This is not to say that there’s something wrong with the above tools,
but they’re not what this book is about. Some examples of things that
do fit the definition are the type systems of languages like Java,
Haskell and Rust.
Soundness and counterexamples
Type systems make the claim that any program that passes the local
type checks will definitely have the global safety properties. A type
system is sound if this claim is true, and to say that a system is
unsound is to say that there exists some program which passes all
type checks, and yet whose behaviour violates the global safety
properties (corrupts memory, crashes unexpectedly, etc.). A
counterexample is such a program, exhibiting a soundness bug.
Different languages enforce different properties, so exactly what
“soundness” means varies somewhat. For instance, a global property
established by the Coq type system is that all programs halt. So, a
program that looped infinitely would be a counterexample in Coq, but
not in Java, which makes no such claim.
The goal of this book is to collect such counterexamples, especially
those that crop up in similar forms across multiple languages. These
fall into a couple of broad categories:
-
Missing checks: The simplest sort of soundness bug is when some
important type check is missing from the type checker. Usually,
these are straightforward bugs, easily fixed once discovered,
highly specific to a particular compiler, and not very interesting.

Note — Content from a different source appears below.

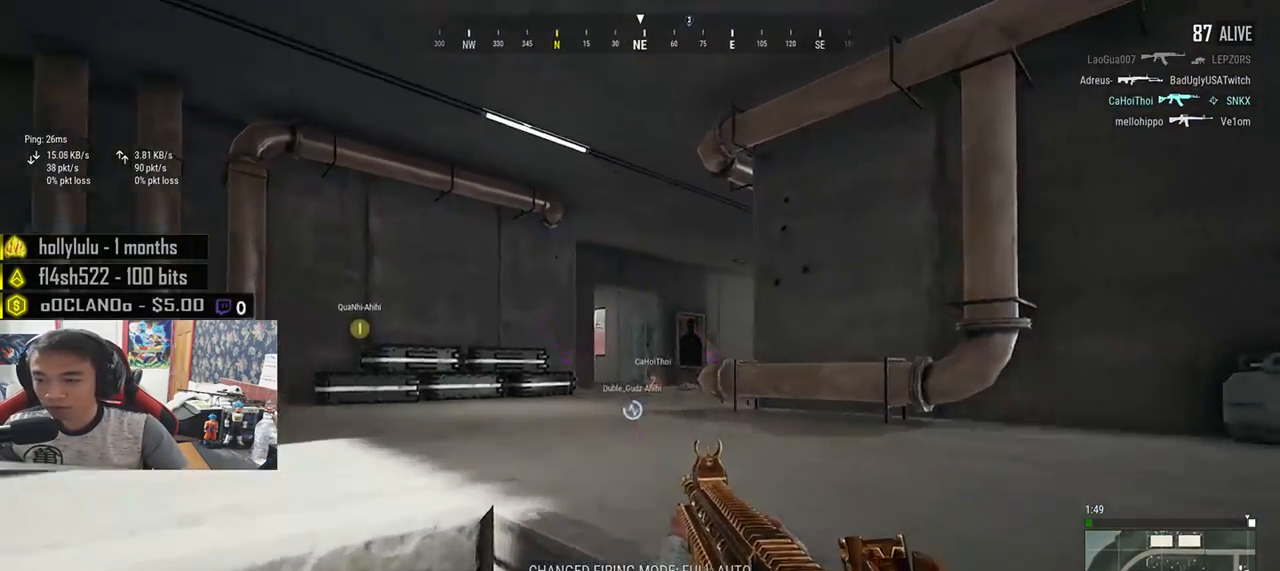
{"keys": ["w"], "mouse": [], "events": [[83, "a", "up"], [117, "d", "down"], [183, "a", "down"], [183, "d", "up"], [450, "a", "up"]]}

However, certain missing checks are common mistakes that keep
coming up across many different type checkers and languages, and a
few of these are included here: for instance, missing variance
checks or scope checks. -
Feature interactions: Often, two type system features which are
perfectly sound when used in isolation have some tricky
interaction when used together. Examples of this include mixtures
of polymorphism and mutability or
polymorphism and overloading or
intersections and mutability. -
Subtle differences: If two parts of a type system use different
but similar versions of the same concept, the gap between them can
often cause soundness bugs. For instance, does “private” mean
private to an object or private to a class?

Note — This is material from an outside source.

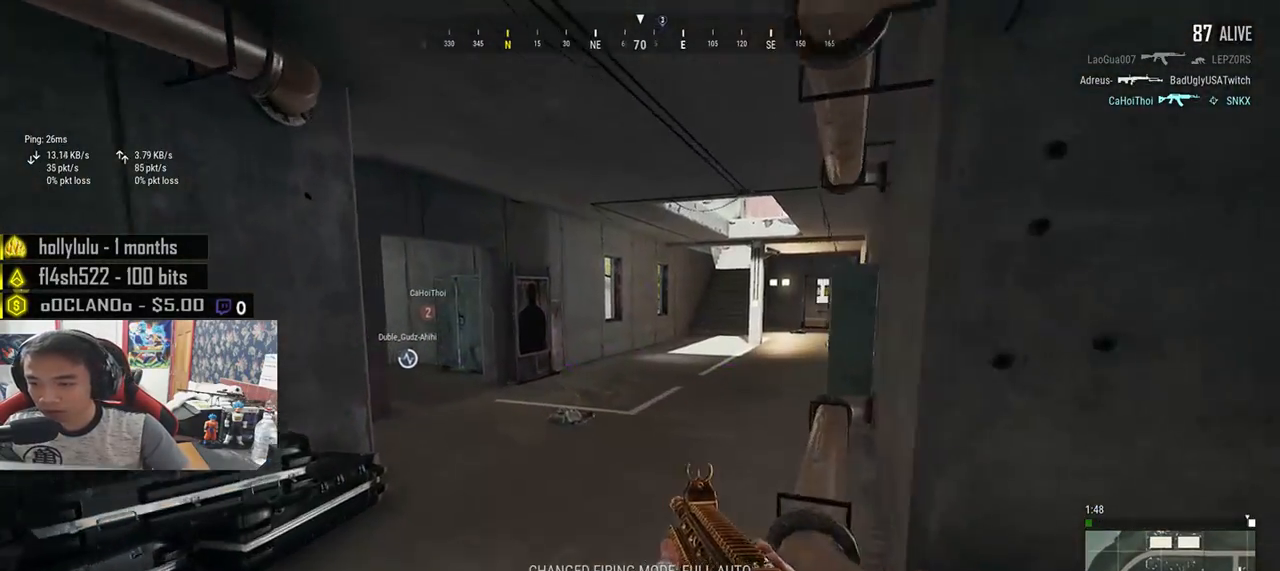
{"keys": ["d", "shift", "w"], "mouse": [], "events": [[117, "d", "down"]]}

Does “unequal” mean “not provably equal” or “provably
distinct”?
Organisation (or lack thereof)
Since so many of the counterexamples here depend on interactions
between disparate parts of a complex type system, it would be tricky
to separate them all into distinct coherent topics, and no attempt to
do so has been made.
Instead, each entry is tagged with the type system features involved,
and in lieu of a table of contents there is an index and
glossary listing the features and the counterexamples in
which they appear.
The entries themselves are mostly independent, and it should be
possible to read them in any order. However, a few of them do refer to
previous entries, and some attempt was made to put the simpler entries
earlier, so if you do intend to read the whole thing then going start
to finish is best.
A note on sources
While much type system research appears in formal academic
publications, it is relatively rare (but not unheard of!) to publish a
paper about an unsound system.
So, as well as academic papers, many of the counterexamples here are
drawn from unpublished notes, the archives of the
TYPES
forum, blogs by programming language researchers, designers and
implementors, and language-specific bugtrackers, forums and mailing
lists. A major reason for the existence of this book is to collect
these various sources together.
In particular, compiler bugtrackers are a major source of the
counterexamples reproduced here. Try not to read too much into how
often different bugtrackers show up: while it is tempting to assume
that the more often a compiler appears, the buggier it is, this would
be wrong for several reasons:
-
the author works professionally on OCaml, so it is somewhat
over-represented due to familiarity, -
the same applies to other languages that the author likes or at
least vaguely understands, and -
languages whose community does a good job of publicly tracking,
explaining, and writing up issues that arise are also
over-represented.